Hoje o post no blog Por Falar Noutra Coisa inspirou-me a escrever sobre o flagelo da roupa formal.

Vestir fato e gravata não faz sentido nenhum. Não entendo o porquê de estar socialmente convencionado que vestir fato e gravata seja sinónimo de inteligência, formação, integridade ou elevado estatuto social. Como é que um bocado de tecido vai determinar se tal pessoa é bondosa, honesta, trabalhadora ou sincera? Estamos apegados a tantas convenções, que depois acontece como à minha avó, que já foi burlada duas vezes por um vendedor de colchões muito apresentável e bem apessoado que não passava dum filho da puta dum lobo em pele de carneiro.

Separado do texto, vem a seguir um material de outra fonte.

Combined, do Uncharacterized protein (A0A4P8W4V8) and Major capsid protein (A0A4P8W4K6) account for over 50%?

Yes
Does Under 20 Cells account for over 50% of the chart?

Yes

A mesma coisa se aplica às mulheres. Para que é que trazem saltos agulha, se maquilham como putas e tresandam a perfume, se vêm supostamente "trabalhar", sentar a peida em frente ao computador e ficar a olhar para um ecrã? E depois ainda olham de cima a baixo os comuns mortais do povo como eu que têm o descaramento de ir trabalhar de calças de ganga e ténis. E eu encaro-as de volta, perguntando-me qual é a doença mental que têm para achar que empestar o elevador de Chanel, perder uma hora de manhã a escolher o melhor trapo e a pôr uma máscara de base, rímel e sombras ou a andarem a sangrar das unhas dos pés as vai fazer subir na vida (tirando o modo horizontal com o qual provavelmente estão familiarizadas).

Não estou a falar das empresas ou profissões que exigem um dress code rígido, embora pessoas como o meu pai, que é bancário, se lhe dissessem que podia parar de usar gravata, apanharia uma budeira para comemorar. Estou a falar de empresas como onde trabalho, que apesar de não exigir dress code, as pessoas optam por um estilo rígido. Chego a ver diretores de calças de ganga e pólo e subordinados direitos que nem um fuso metidos dentro dum fato.

Sou da opinião de que quanto mais confortável se está, mais produtivo se é. Não é a suar num fato em pleno verão ou a passar o dia com bolhas nos pés que vamos dar o máximo. Afinal, quem é mais confiável e brilhante? O elegante Passos Coelho no seu fato impecável, ou o Mark Zuckerberg nos seus chinelos de enfiar?

Há que saber ver para além dos clichés.